We’ve already heard that Windows 9 could come without a desktop in some versions, but a new report claims that this change is “very likely” to happen in builds aimed at ARM tablets.
This means that tablets such as Microsoft’s very own Surface RT and Surface 2 could only boast the Modern UI and no desktop, as the software giant thinks that it would make much more sense for such tablets to stick to the touch-optimized UI.
Myce.com is reporting via unconfirmed sources that it’s not yet clear whether Microsoft is looking to remove the desktop on all RT devices or only on specific models, but there’s no doubt that the company is looking to make some changes in this regard, especially because previous reports also suggested that such a tweak was possible.

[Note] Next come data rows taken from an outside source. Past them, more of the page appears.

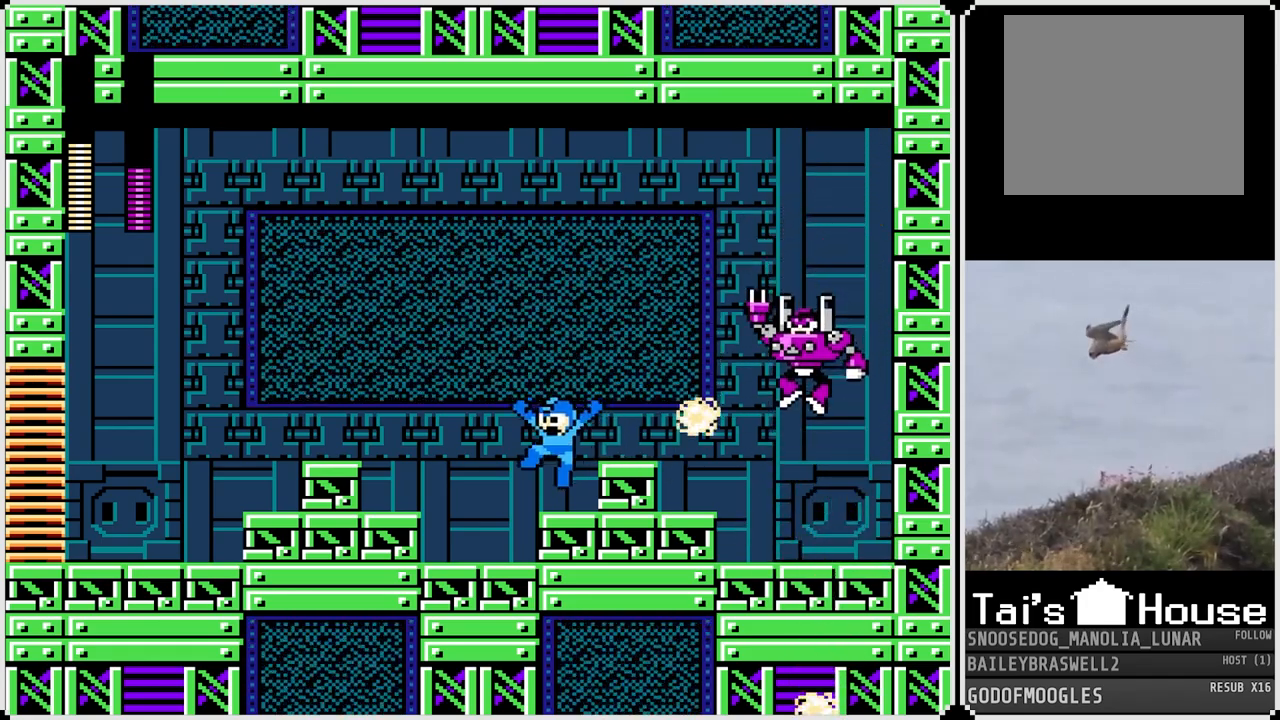
{"buttons": ["CROSS", "DPAD_LEFT"], "left_stick": "center", "right_stick": "center", "events": [[300, "CROSS", "down"]]}
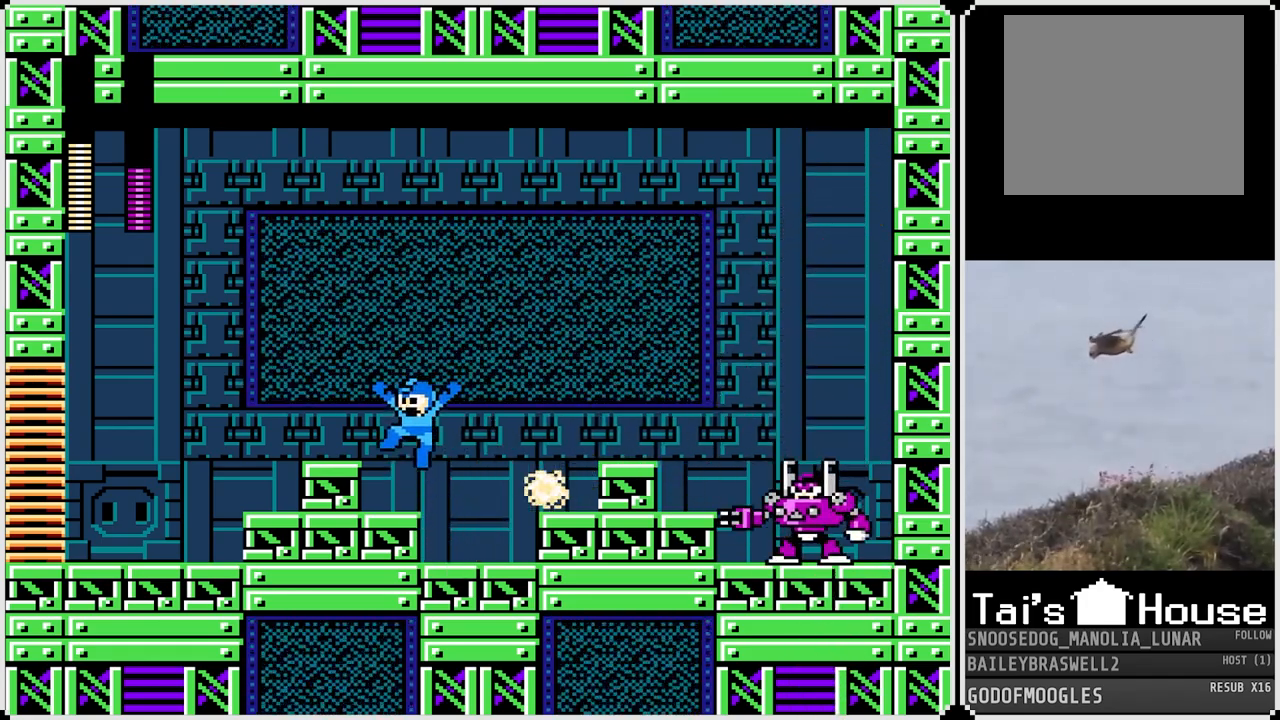
{"buttons": ["CROSS", "DPAD_RIGHT"], "left_stick": "center", "right_stick": "center", "events": [[100, "CROSS", "up"], [317, "DPAD_LEFT", "up"], [317, "DPAD_RIGHT", "down"], [384, "CROSS", "down"]]}
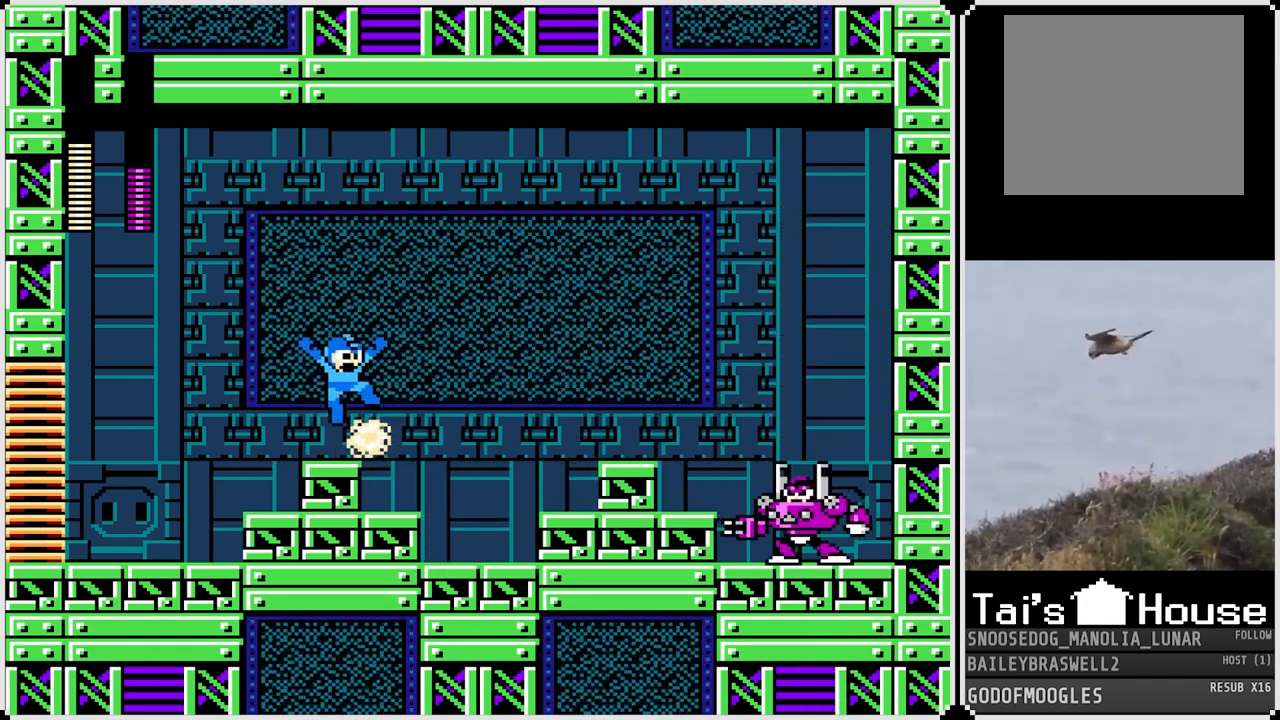
{"buttons": [], "left_stick": "center", "right_stick": "center", "events": [[16, "CROSS", "up"], [50, "DPAD_RIGHT", "up"], [266, "SQUARE", "down"], [350, "SQUARE", "up"], [433, "SQUARE", "down"], [500, "SQUARE", "up"]]}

As we know, Windows RT and Windows RT 8.1 both shipped with a Modern UI and the desktop, as part of Microsoft’s attempts to offer the best of two different worlds. Microsoft said from the very beginning that a Surface tablet could replace your laptop, and offering the familiar desktop was undoubtedly the only way to convince potential buyers that such a statement is true.
The biggest problem with the desktop removal in Windows 9 is the freeware Office 2013 productivity suite that’s pre-installed on all RT devices. At this point, all those who purchase a Windows RT tablet get a free copy of Office 2013, which can only be accessed from the desktop.
In order to make such a change possible, Microsoft is working on a touch-optimized version of Office that could be rolled out by the end of this year and pre-installed on all RT devices running Windows 9. This way, the company could still provide users with this powerful document editing solution at absolutely no cost and, at the same time, get the desktop out of the operating system.
This is clearly an ambitious change, but Microsoft has already started work on a touch-optimized version of Office, and according to sources, it could be launched in the coming months. This means that in April 2015, when Windows 9 should see daylight, Office 2013 will already be available to users. A Windows RT tablet however would bring it free of charge to buyers.
Another big setback of Windows RT tablets offering a desktop is the small display which makes it very hard to work with applications just like we do it on a laptop, for example. The desktop doesn’t make so much sense on a 10.6-inch screen, so this is also one of the reasons Microsoft is looking to put the focus on Metro.
Of course, Windows 9 will also bring quite a lot of improvements for the touch-optimized UI, with some people calling it Metro 2.0 thanks to the amount of changes that Microsoft is preparing. One possible enhancement is the addition of interactive live tiles which would basically provide users with even more information, such as mail contents and multimedia playback controls, right on the Start screen.